4.02.2007

my god, steps forward.

This is obviously the best news I have had in a very long time.

Not because I'm going to start buying music from iTunes in a large volume, but because it is, to my mind, the first indication that a major player in the music industry has made that they employ even a single person who understands the changing game. DRM free music is the first step towards acknowledging the object / content distinction.

By this I mean (if I can remember the paper I wrote last term) that technology has progressed to the point where an understanding of product as a unified object / content creation is obsolete. Music isn't a CD, or even a file anymore. It's a reproducible, object mobile entity. DRM is, to me, and attempt to enforce the obsolete unity of object and content. The idea is to keep a CD a CD, and not a music distribution tool, to be played with to the users content.

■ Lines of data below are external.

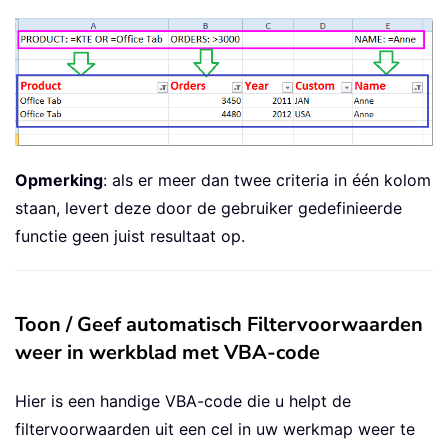
Opmerking
: als er meer dan twee criteria in één kolom
staan, levert deze door de gebruiker gedefinieerde
functie geen juist resultaat op.
Toon / Geef automatisch Filtervoorwaarden
weer in werkblad met VBA-code
Hier is een handige VBA-code die u helpt de
filtervoorwaarden uit een cel in uw werkmap weer te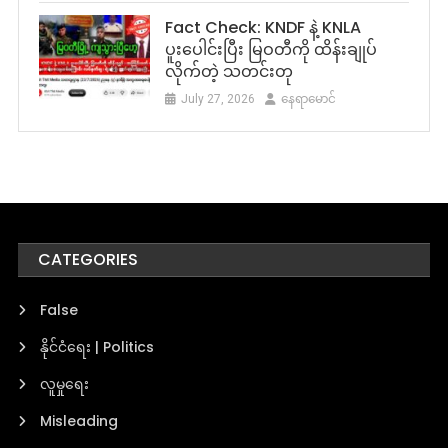
Fact Check: KNDF နဲ့ KNLA
ပူးပေါင်းပြီး မြဝတီကို ထိန်းချုပ်
လိုက်တဲ့ သတင်းတု
July 27, 2026
နေရာမောင်
CATEGORIES
False
နိုင်ငံရေး | Politics
လူမှုရေး
Misleading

This means, basically, that the music industry is finally admitting that the expectation that consumers will buy one version of a song for a CD player, another for an iPod, and one more for their zune, is insane.

And it is insane. It's so insane that the only way to keep the threat working is nuisance lawsuits that greatly inflate the supposed value of the content, or the 'intellectual property'. Luckily, someone at Apple (who was probably convinced my Norway), convinced someone at EMI, that the best way to reduce piracy is to stop selling your customers broken products.

This is a very, very good day for anyone who has been looking rationally at the future of creative products in our society, at the flaws in copyright, and at the mounting subjugation of technology and innovation to archaic and obsolete business models.

Also, another brilliant strategic move on the part of Apple, somehow managing to position itself yet again as the little guy, fighting against the system for the people, despite it's position as a dominant player is the sales of DRM burdened content online. I am in awe, as always, at how ascending into ubiquity has only caused this minimal amount of backlash for a company that defined itself by asking you to 'think different'.